Google Analytics Experiments
Formerly Website Optimizer, and formerly incredibly useful, Experiments allows for straight A/B testing where each version has its own distinct URL.
- Install Google Analytics
- Design your experiment, keeping in mind you must use separate URLs, so if you’re designing an experiment that is during checkout you may have issues.
- Implement the code changes, the URL is less important, but write it down
- Configure the experiment in Google (see images below)
- Install the experiment code (unfortunately you cannot use Google TagManager due to the code for Experiments needing to be in the head)

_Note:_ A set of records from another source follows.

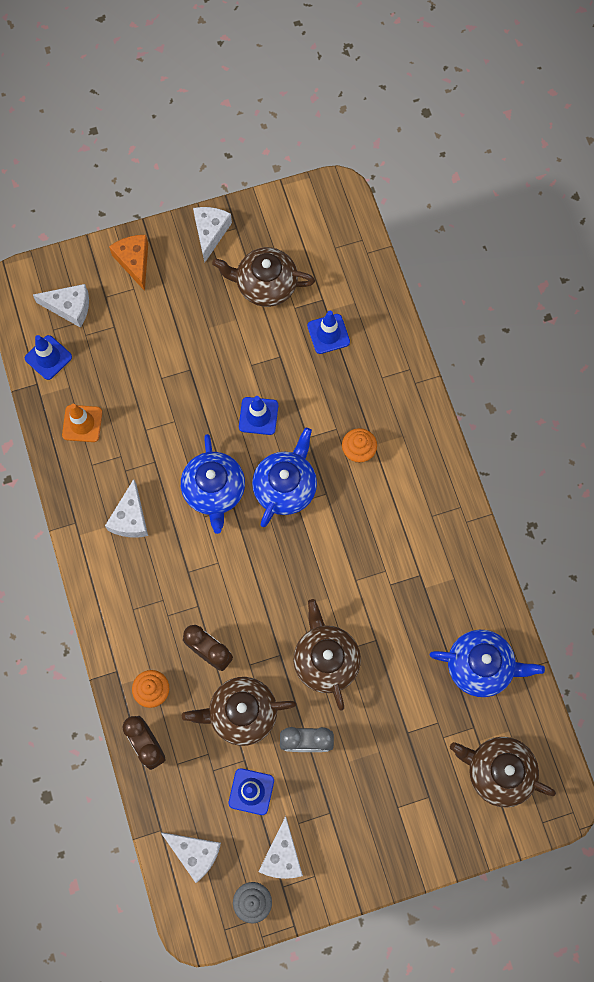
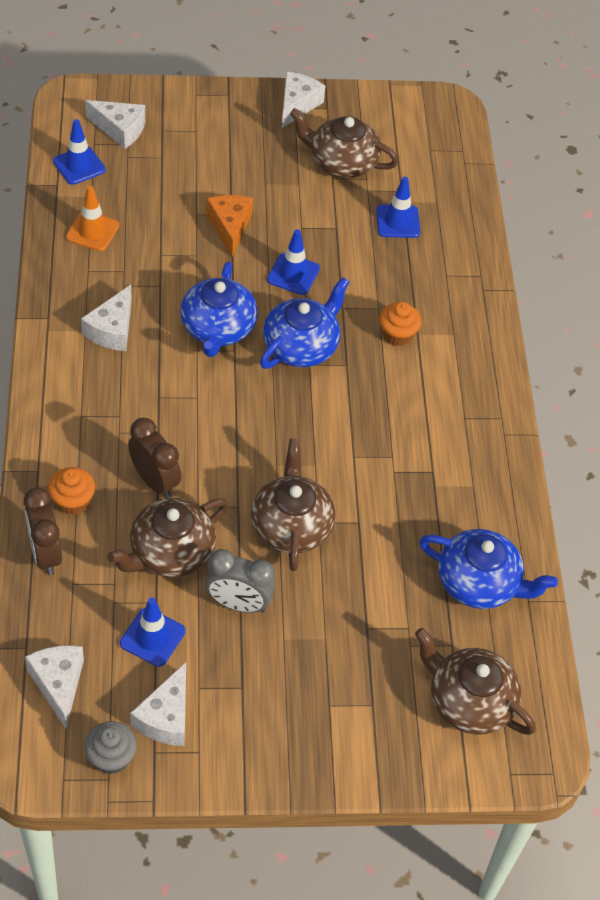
camera: 10 degrees right, 20 degrees down
(134, 262) = (205, 109): orange cheese -> orange cheese (230, 227)
(195, 853) = (58, 684): white cheese -> white cheese turned 150 degrees counterclockwise
(241, 713) = (170, 552): brown teapot -> brown teapot turned 45 degrees counterclockwise

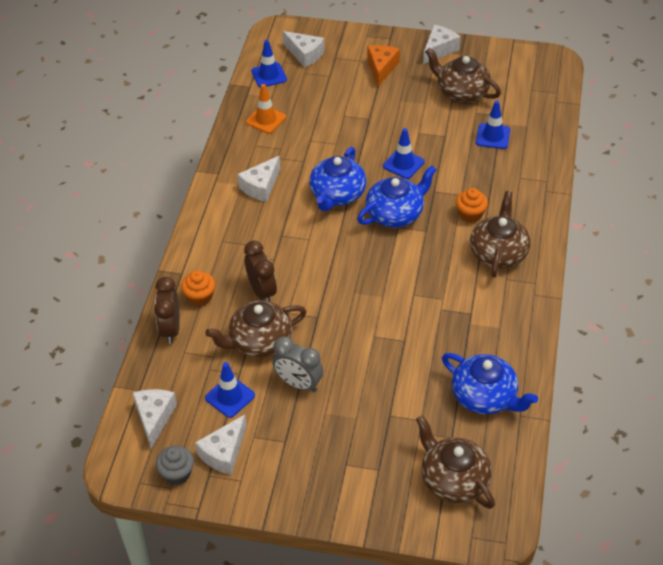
camera: 20 degrees right, 5 degrees down
(230, 227) = (365, 127): orange cheese -> orange cheese (381, 68)
(291, 525) = (353, 336): brown teapot -> brown teapot (498, 252)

If you’d like an in-depth how-to you can follow the instructions here.
Google Analytics Experiments Review
Let’s start off with the positives.
- Experiments is fully integrated with Google Analytics, so if you’re familiar with Google Analytics you’re going to find navigating the Experiments section very similar.
- When you begin having data you might notice you didn’t include a goal you were hoping for. You can easily see the conversion experiment’s impact on Site Usage, Goal (all site goals), and eCommerce.
Now the bad
- Here’s the big one… no multi-variate testing. Your only option is straight A/B testing with different URLs. This is a far departure from their original website optimizer stuff.

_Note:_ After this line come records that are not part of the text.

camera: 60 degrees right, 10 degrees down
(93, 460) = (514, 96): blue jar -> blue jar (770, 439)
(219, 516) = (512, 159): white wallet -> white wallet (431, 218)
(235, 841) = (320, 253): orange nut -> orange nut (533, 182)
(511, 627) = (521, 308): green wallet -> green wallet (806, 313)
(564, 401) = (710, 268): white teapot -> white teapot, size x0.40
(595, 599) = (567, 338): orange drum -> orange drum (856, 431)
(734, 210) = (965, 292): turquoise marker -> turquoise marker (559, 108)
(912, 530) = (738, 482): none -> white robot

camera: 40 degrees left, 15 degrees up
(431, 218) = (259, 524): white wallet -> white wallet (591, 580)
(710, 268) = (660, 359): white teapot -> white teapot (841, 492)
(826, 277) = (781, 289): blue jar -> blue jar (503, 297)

- There is no test segmenting. Your choice is only the % of visitors you show the test to. In my next post I will be reviewing 2 tools that both allow segmentation testing (only show this to new visitors, or only show this to people in ohio). True, you can create an advanced segment to view the data by segment, but what if you only want to show it to specific people. This is particularly important for tests like dynamic content insertion from organic search results.
- Once you define a goal for the experiment you can’t change it. I mentioned above you can look at the experiment’s impact on everything, but Google will still declare a winner based on the goal you established when you setup the experiment.
- You can’t share the variations with people outside of Google Analytics. The screenshot below is the final page in the experiment setup, if you click the link for “Preview All” you’d expect to be taken to a URL that you could share. Instead you’re presented with a modal window that allows you to click between the options. (To be fair, if you wanted to show someone the versions before you implement the Google code you could just share the URLs, but once the code is published you cannot share the original 100% of the time)
- Lastly, you can’t pause experiments, you can only stop them and copy. You could remove the code from your original page, but that’s cheating.
Here’s what a final report looks like taken from Google’s help files. In terms of reporting, Google does a great job making this clean. When it comes to integration and finding everything in one place, this is great.
How to read the report
The graph at the top is your different variations and their conversion rate. You can adjust what metrics you’re looking at by changing the drop down, I wouldn’t recommend utilizing the “VS.” option since you’ll end up with a lot of lines. The key column to look at is “Compare to Original.” In this test Variation 2 beat the original by 7% (not 7 points) and consequently Variation 1 and 3 both did worse than the original. Depending on the conversion goal, these would likely be the variations you’d delete. (I say depending on the conversion goal because there is further analysis needed, you would want to double check the other goal sets and ecommerce before you make a final decision.) Last note is the “Probability of Outperforming Original,” in this case Variation 2 only has a 66.11% chance to beat the original, I like to see 90’s before I call a test definitive. For this test I would continue to run Original and Variation 2 alone for another few weeks to solidify the winner.